Member of the Michigan Senate from the 36th district
- In office January 1, 1991 – December 31, 1994
- Preceded by: Connie Binsfeld
- Succeeded by: George A. McManus, Jr.

Member of the Michigan House of Representatives from the 106th district
- In office January 1, 1983 – December 31, 1990
- Preceded by: Steve Andrews
- Succeeded by: Beverly A. Bodem

Personal details
- Born: John Douglas Pridnia March 16, 1943 Detroit, Michigan, U.S.
- Died: November 17, 2016 (aged 73) Port Austin, Michigan, U.S.
- Party: Republican
- Spouse: Lisa Dailey (1997 - his death)
- Alma mater: Macomb Community College Wayne State University
- Occupation: businessman

= John Pridnia =

American politician

John Douglas Pridnia (March 16, 1943 – November 17, 2016) was an American politician in the state of Michigan.

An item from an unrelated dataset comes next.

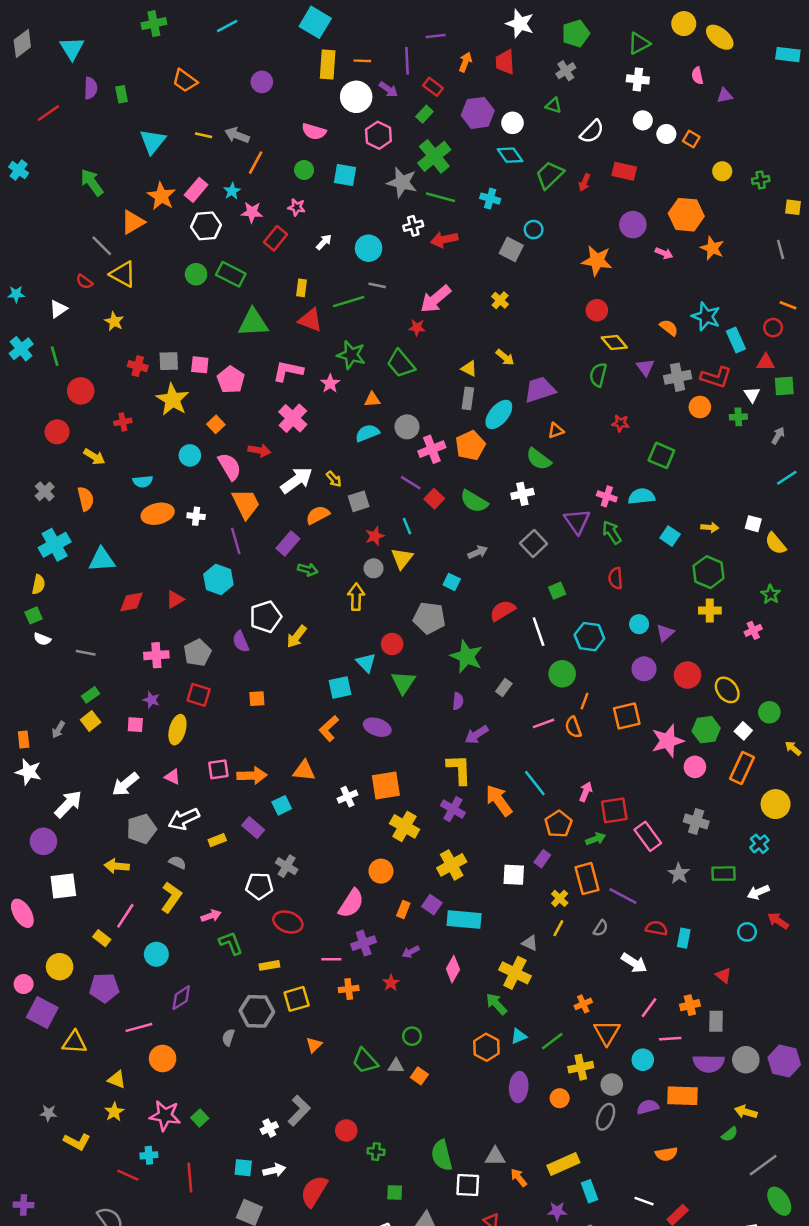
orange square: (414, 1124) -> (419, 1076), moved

Pridnia was born in Detroit, Michigan and attended Macomb Community College and Wayne State University. A Republican, he represented the 106th district in the Michigan House of Representatives from 1989 to 1990 and the 36th District in the Michigan Senate from 1991 to 1994 (36th district). In 2016, it was announced that he had amyotrophic lateral sclerosis (ALS).

Pridnia died on November 17, 2016, aged 73.